Description of the task:
Pull out each line in the records below that contains the string "depth".

(Stored data)
* BEGIN *

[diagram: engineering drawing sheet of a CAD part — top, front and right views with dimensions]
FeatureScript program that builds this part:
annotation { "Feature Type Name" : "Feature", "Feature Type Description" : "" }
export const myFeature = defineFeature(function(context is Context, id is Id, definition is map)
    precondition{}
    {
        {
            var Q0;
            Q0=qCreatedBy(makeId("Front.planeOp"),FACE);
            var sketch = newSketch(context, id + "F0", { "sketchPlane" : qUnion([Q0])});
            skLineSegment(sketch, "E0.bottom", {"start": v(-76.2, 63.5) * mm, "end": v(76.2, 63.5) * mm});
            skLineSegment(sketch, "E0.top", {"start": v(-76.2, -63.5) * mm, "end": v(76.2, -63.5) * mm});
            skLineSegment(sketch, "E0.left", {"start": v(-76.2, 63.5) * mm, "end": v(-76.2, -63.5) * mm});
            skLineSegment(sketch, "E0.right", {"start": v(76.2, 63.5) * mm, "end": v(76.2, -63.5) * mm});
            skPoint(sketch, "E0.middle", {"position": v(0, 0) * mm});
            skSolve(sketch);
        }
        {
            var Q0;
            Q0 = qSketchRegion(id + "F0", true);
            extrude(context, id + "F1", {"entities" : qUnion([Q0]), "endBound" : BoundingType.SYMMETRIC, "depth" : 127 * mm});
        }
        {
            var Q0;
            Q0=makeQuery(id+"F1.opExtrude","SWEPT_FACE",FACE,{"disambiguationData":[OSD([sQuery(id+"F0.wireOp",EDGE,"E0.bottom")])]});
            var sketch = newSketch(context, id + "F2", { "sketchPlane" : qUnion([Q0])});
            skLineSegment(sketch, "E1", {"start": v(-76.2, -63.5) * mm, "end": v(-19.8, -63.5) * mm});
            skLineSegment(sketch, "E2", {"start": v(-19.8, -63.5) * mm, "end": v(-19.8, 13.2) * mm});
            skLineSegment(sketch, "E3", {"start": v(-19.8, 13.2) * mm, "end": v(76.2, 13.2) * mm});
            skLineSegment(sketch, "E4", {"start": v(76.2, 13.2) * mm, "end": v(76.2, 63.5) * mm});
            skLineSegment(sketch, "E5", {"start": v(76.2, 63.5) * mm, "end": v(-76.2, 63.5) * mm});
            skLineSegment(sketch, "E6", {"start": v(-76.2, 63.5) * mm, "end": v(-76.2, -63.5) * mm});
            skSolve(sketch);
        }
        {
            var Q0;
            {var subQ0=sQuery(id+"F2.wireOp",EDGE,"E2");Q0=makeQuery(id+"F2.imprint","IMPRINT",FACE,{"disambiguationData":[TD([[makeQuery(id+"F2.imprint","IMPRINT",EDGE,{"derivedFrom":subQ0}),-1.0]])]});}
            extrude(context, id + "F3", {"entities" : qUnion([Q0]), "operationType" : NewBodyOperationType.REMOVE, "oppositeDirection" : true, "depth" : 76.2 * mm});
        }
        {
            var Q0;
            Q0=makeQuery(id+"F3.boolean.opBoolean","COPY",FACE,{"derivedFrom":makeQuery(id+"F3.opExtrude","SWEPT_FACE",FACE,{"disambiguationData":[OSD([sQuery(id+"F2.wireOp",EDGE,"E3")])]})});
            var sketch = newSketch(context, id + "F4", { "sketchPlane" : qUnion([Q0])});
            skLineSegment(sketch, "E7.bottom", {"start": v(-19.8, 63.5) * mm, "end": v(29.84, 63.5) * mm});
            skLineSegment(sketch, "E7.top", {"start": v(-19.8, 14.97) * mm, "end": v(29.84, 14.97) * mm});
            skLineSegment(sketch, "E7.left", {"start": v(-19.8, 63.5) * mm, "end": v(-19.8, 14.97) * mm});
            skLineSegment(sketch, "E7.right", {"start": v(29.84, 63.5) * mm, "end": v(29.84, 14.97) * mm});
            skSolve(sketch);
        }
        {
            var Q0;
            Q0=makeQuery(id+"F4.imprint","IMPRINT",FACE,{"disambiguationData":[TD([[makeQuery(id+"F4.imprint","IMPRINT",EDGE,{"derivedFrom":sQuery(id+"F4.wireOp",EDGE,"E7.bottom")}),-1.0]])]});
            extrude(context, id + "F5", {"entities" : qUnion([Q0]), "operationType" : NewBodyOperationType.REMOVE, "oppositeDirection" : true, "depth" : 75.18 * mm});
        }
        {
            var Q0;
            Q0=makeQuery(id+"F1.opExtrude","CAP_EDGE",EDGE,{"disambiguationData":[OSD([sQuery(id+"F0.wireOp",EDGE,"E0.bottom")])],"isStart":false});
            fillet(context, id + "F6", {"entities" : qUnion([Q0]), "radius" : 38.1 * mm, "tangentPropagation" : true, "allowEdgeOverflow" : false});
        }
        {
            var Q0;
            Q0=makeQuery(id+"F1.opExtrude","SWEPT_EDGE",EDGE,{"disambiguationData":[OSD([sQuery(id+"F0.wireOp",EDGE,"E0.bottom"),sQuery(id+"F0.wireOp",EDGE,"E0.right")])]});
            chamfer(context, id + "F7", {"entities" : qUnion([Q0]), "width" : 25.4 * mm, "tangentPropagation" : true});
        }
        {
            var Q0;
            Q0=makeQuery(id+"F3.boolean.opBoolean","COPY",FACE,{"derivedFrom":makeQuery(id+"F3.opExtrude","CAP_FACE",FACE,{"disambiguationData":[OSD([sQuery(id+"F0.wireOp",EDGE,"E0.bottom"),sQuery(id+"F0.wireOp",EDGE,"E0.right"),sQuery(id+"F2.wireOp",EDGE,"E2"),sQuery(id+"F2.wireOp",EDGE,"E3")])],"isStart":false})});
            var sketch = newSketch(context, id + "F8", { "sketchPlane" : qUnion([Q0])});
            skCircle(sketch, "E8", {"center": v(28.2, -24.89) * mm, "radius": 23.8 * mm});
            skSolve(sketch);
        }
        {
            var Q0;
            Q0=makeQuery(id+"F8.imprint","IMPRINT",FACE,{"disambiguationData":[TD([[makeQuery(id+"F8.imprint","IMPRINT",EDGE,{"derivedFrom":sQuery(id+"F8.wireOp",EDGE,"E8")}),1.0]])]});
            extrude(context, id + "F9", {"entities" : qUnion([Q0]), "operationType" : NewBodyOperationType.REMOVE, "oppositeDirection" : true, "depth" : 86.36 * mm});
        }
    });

* END *

Task output:
            extrude(context, id + "F1", {"entities" : qUnion([Q0]), "endBound" : BoundingType.SYMMETRIC, "depth" : 127 * mm});
            extrude(context, id + "F3", {"entities" : qUnion([Q0]), "operationType" : NewBodyOperationType.REMOVE, "oppositeDirection" : true, "depth" : 76.2 * mm});
            extrude(context, id + "F5", {"entities" : qUnion([Q0]), "operationType" : NewBodyOperationType.REMOVE, "oppositeDirection" : true, "depth" : 75.18 * mm});
            extrude(context, id + "F9", {"entities" : qUnion([Q0]), "operationType" : NewBodyOperationType.REMOVE, "oppositeDirection" : true, "depth" : 86.36 * mm});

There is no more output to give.